日本政策金融公庫「2024年度新規開業実態調査」によると、開業時の資金調達額は平均1,197万円です。その内訳は、金融機関等からの借入が780万円(65.2%)、自己資金が293万円(24.5%)、配偶者や親、兄弟姉妹、親戚からの資金が45万円(約3.8%)、友人・知人等からの資金が34万円(約2.8%)、その他が45万円(約3.8%)でした。
家族や友人等からの資金も、平均調達額を構成する資金源の一つです。利用する場合は、贈与と貸付のどちらなのかを明確にします。
桐生さんの場合
起業18フォーラムの会員さんに、桐生さんという40代前半の女性がいます。食品メーカーで経理のパートを続けながら、焼き菓子の通信販売を目指して準備を進めていました。
準備を始めた頃、桐生さんの実家から「起業の元手にしなさい」と200万円を出すという申し出がありました。桐生さんは深く考えないまま、そのお金を開業資金にも生活費の足しにも使うつもりでいて、贈与か貸付かという区別すら意識していませんでした。
ある晩、夫から「そのお金、全部お義母さんが出してくれるお金だよね。全部使い切っていいものなの?」と聞かれ、桐生さんは即答できませんでした。当たり前だと思っていた申し出を、初めて他人の目で見た瞬間でした。

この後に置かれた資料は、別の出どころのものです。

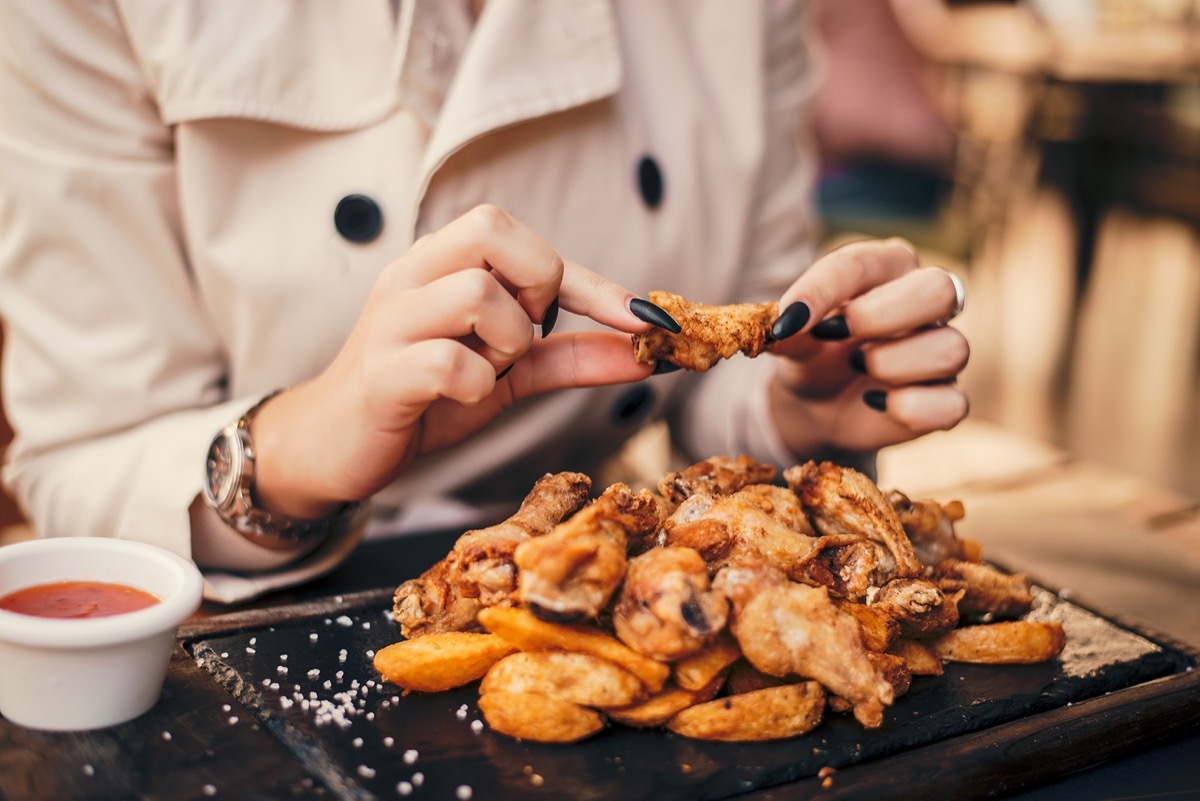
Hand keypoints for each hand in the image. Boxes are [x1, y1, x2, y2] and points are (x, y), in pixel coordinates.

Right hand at [249, 205, 655, 518]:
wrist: (335, 448)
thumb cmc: (423, 396)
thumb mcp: (506, 371)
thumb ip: (570, 356)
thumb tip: (647, 353)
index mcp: (440, 262)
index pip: (520, 237)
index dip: (593, 281)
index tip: (648, 320)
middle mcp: (411, 276)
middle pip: (491, 230)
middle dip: (538, 285)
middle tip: (529, 336)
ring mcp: (390, 322)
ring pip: (477, 294)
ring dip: (509, 342)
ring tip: (490, 371)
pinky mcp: (379, 375)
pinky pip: (450, 362)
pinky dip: (477, 384)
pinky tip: (463, 398)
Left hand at [766, 238, 968, 455]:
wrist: (818, 404)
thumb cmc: (812, 353)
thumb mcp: (791, 340)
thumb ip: (786, 330)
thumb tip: (779, 327)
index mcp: (885, 268)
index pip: (863, 263)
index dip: (823, 290)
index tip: (787, 320)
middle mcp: (924, 302)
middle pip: (940, 289)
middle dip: (880, 316)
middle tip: (836, 336)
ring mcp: (941, 348)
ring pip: (951, 348)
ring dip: (892, 364)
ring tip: (857, 367)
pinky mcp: (945, 397)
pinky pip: (952, 404)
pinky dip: (908, 408)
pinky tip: (874, 401)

その週末、桐生さんは起業18フォーラムの勉強会に参加を申し込み、資金の受け取り方について相談したいと事前に伝えました。
勉強会では、他の会員が家族からの支援を借用書付きの貸付として整理した実例や、基礎控除を踏まえた金額の区切り方を聞くことができ、自分の状況にも当てはめて考えられるようになりました。
拙著『会社を辞めずに朝晩30分からはじめる起業』では、起業準備を始める前に予算・期間・出口の3つを仮決めしておくことを勧めています。
桐生さんはこの考え方を、親の資金を使う範囲と自己資金で賄う範囲の線引きにも当てはめ、実際に受け取るのは焼き菓子用のオーブンと包装設備にかかる50万円分だけに決めました。返済期限と月々の返済額を記した簡単な借用書を親と交わし、残りの150万円は「困ったときのお守り」として、今は受け取らない選択をしました。
生活費は自分のパート収入と貯金の範囲でやりくりすると決めたことで、桐生さんの中で「親のお金だから使い方を間違えられない」という重さが、具体的な返済計画という扱いやすい形に変わりました。
開業から数ヶ月が経ちますが、材料費や配送費といった毎月の運転資金は、すべて自分の売上の中から出せているといいます。親から借りた50万円は、最初のオーブンと包装設備の分だけで役目を終えています。
今日すぐにできる確認
親からの好意をありがたく受けながらも、金額を決める前に整理しておきたいことは、大きく2つです。
- 贈与か貸付かをはっきりさせる:
金額を決める前に、親と自分の間で交わす確認 - 使う範囲を先に線引きする:
設備投資分など、必要な金額だけに絞った受け取り
親からの申し出を受ける前に、「これは贈与なのか、貸付なのか」を一度だけ、はっきり言葉にして確認しておきます。
贈与と貸付の境目を知っておくだけで、親の好意を素直に受け取れるようになった会員さんを、これまで何人も見てきました。

親から差し出されたお金は、感謝の対象であっても、遠慮し続ける対象にする必要はありません。線引きさえ決めておけば、それは負い目ではなく、事業を支える確かな後ろ盾に変わります。